Source : Ottawa Citizen
Popular programs casting for hosts
CBC Radio has a swath of loyal listeners in this town. Ottawa Morning and All in a Day are dominant in their time slots.
The local audience for As It Happens, the national flagship show, is high, as it is for The House, the hour-long, all-politics show that airs on Saturdays.
The four shows have one thing in common: None has a permanent host.
The tearful departure of Anthony Germain on Tuesday -- some 1,000 listeners sent goodbye e-mails -- leaves the jobs at CBC Morning and The House vacant with no replacements in view. Germain, who is leaving to open a CBC bureau in Shanghai, could be heard four mornings a week on CBC's local show and across the country on Saturdays on The House.
As It Happens host and interviewer Mary Lou Finlay retired in November and has yet to be replaced. Brent Bambury left All in a Day eight months ago and, like Finlay, has been succeeded by a procession of temps.
While it's inconceivable a commercial station would leave such valuable spots without permanent, well-promoted hosts for even a day, CBC insists it's most concerned with finding "the right fit."
Jennifer McGuire, CBC's executive director of programming, says there is "nothing mysterious" about the delay. Indeed, she says, they are "very, very close" to announcing Bambury's replacement -- "in the next few weeks."

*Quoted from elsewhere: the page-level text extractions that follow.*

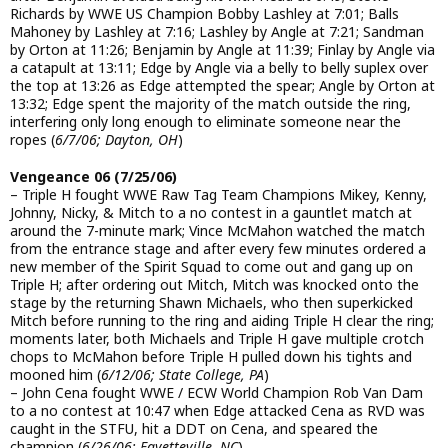
Richards by WWE US Champion Bobby Lashley at 7:01; Balls
Mahoney by Lashley at 7:16; Lashley by Angle at 7:21; Sandman
by Orton at 11:26; Benjamin by Angle at 11:39; Finlay by Angle via
a catapult at 13:11; Edge by Angle via a belly to belly suplex over
the top at 13:26 as Edge attempted the spear; Angle by Orton at
13:32; Edge spent the majority of the match outside the ring,
interfering only long enough to eliminate someone near the
ropes (
6/7/06; Dayton, OH
)
Vengeance 06 (7/25/06)
– Triple H fought WWE Raw Tag Team Champions Mikey, Kenny,
Johnny, Nicky, & Mitch to a no contest in a gauntlet match at
around the 7-minute mark; Vince McMahon watched the match
from the entrance stage and after every few minutes ordered a
new member of the Spirit Squad to come out and gang up on
Triple H; after ordering out Mitch, Mitch was knocked onto the
stage by the returning Shawn Michaels, who then superkicked
Mitch before running to the ring and aiding Triple H clear the ring;
moments later, both Michaels and Triple H gave multiple crotch
chops to McMahon before Triple H pulled down his tights and
mooned him (
6/12/06; State College, PA
)
– John Cena fought WWE / ECW World Champion Rob Van Dam
to a no contest at 10:47 when Edge attacked Cena as RVD was
caught in the STFU, hit a DDT on Cena, and speared the
champion (
6/26/06; Fayetteville, NC
)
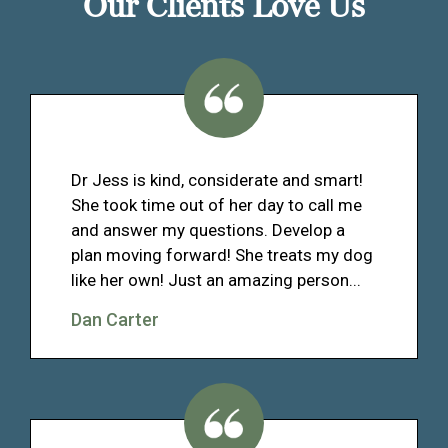
Our Clients Love Us
Dr Jess is kind, considerate and smart!
She took time out of her day to call me
and answer my questions. Develop a
plan moving forward! She treats my dog
like her own! Just an amazing person...
Dan Carter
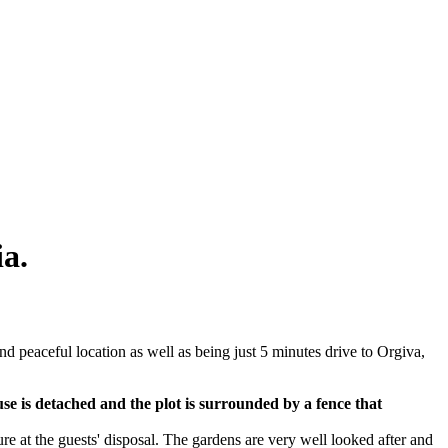
ia.
 and peaceful location as well as being just 5 minutes drive to Orgiva,
se is detached and the plot is surrounded by a fence that
ure at the guests' disposal. The gardens are very well looked after and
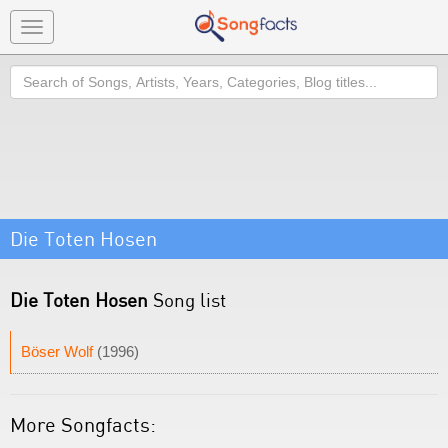
Toggle
navigation
Search
Die Toten Hosen
Die Toten Hosen
Song list
Böser Wolf
(1996)
More Songfacts:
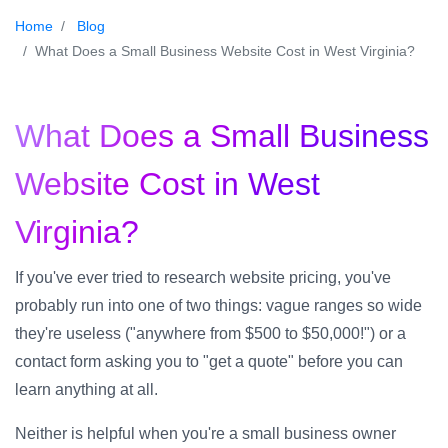
Home
Blog
What Does a Small Business Website Cost in West Virginia?
What Does a Small Business
Website Cost in West
Virginia?
If you've ever tried to research website pricing, you've
probably run into one of two things: vague ranges so wide
they're useless ("anywhere from $500 to $50,000!") or a
contact form asking you to "get a quote" before you can
learn anything at all.
Neither is helpful when you're a small business owner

The As It Happens spot may also be filled soon: "We have been talking to people and trying people out. It won't be long. It's about finding the right fit for the show and having very high standards. Jobs get posted, people get invited to reply and at the same time active scouting is going on. The net is cast very wide."
McGuire, who was briefly a CBC reporter in Ottawa in the late 1980s, says they are not working against a set deadline. "There is no sense doing it tomorrow if you don't have the right host."
The base rate for CBC radio hosts in major cities is between $75,000 and $100,000, although there are exceptions. The host of As It Happens is at least at the top end of that range. The House has typically been a second job for a CBC employee such as Germain and his predecessor Jason Moscowitz.
In contrast, announcers on top-rated, big city commercial radio stations -- usually the on-air morning crew -- will routinely be paid between $100,000 and $150,000 and many in excess of $200,000.
Among the highest paid in Canada is veteran Toronto deejay Erin Davis of 98.1 CHFI who was fired in 2003 when the station decided to pursue younger listeners and then rehired barely 18 months later after the youth-seeking strategy turned into a ratings disaster. She returned to the station for a reported $500,000 annually.
Morning shows on commercial radio can account for 70 per cent of a station's advertising revenue and because a station's ad rates are based on audience size, or mass appeal to specific demographic group, an announcer attracting a large audience can increase a station's annual revenue by millions of dollars.
The CBC's McGuire rejects any comparisons to commercial radio: "What we do is so unique and our standards are incredibly high."